According to Stephen's report:
"On a current laptop, running Fedora 7 from Red Hat uses about 21 watts. "If you apply six little changes we propose, that same laptop takes 15.5 watts," Hohndel said. "You have just added a more than an hour to your battery run time.""
"Taking Intel's advice and fixes can trim about 10 watts of power consumption off a modern dual-processor server, said Dirk Hohndel, chief technologist of Intel open-source technology center. That's not a gargantuan amount--until you consider that if done correctly it's free power savings, that each watt of server energy saved cuts another 1.3 watts from air conditioning (according to Intel figures), and of course that 10 watts per server is a lot when multiplied by the thousands of servers that populate larger data centers."
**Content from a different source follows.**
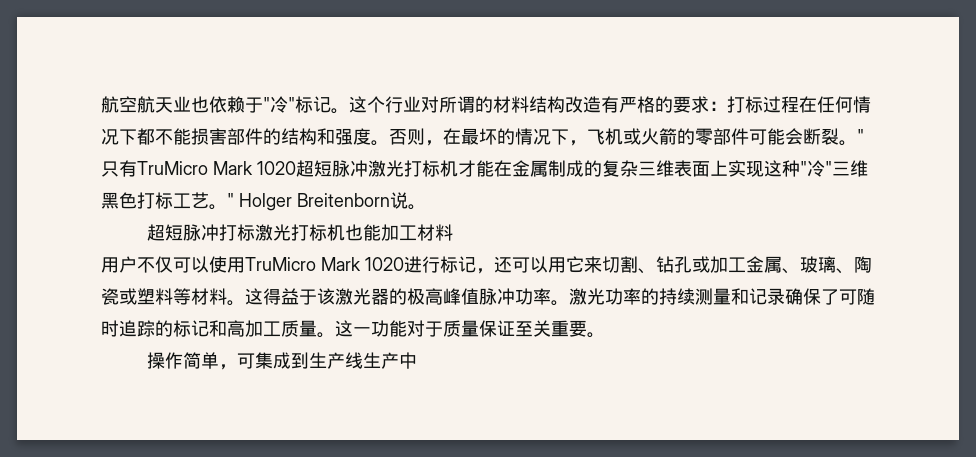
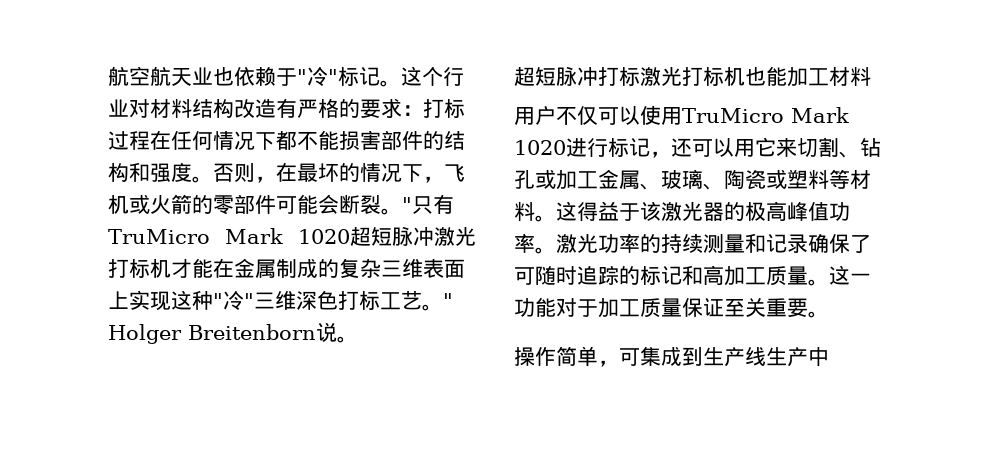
[439,96,493,113] 所谓的 -> (150, 108) none
[101,192,119,209] 黑 -> [296,291,317,310] 深
[479,288,515,305] 脉冲 -> (829, 211) none
(443, 329) none -> [598,298,640,318] 加工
There is a lot of pressure to consolidate commodity hardware onto, bigger more efficient systems. The competition between commodity systems & larger systems may well result in Linux becoming "the most energy efficient" operating system on servers. It appears that Intel is focusing on this goal from a commodity server standpoint. How long until the larger systems vendors decide to do the same with Linux? (Note: they may be doing so already - so please comment and update us all!)
PS: I should state: "The postings on this site are my own and don’t necessarily represent IBM’s positions, strategies or opinions."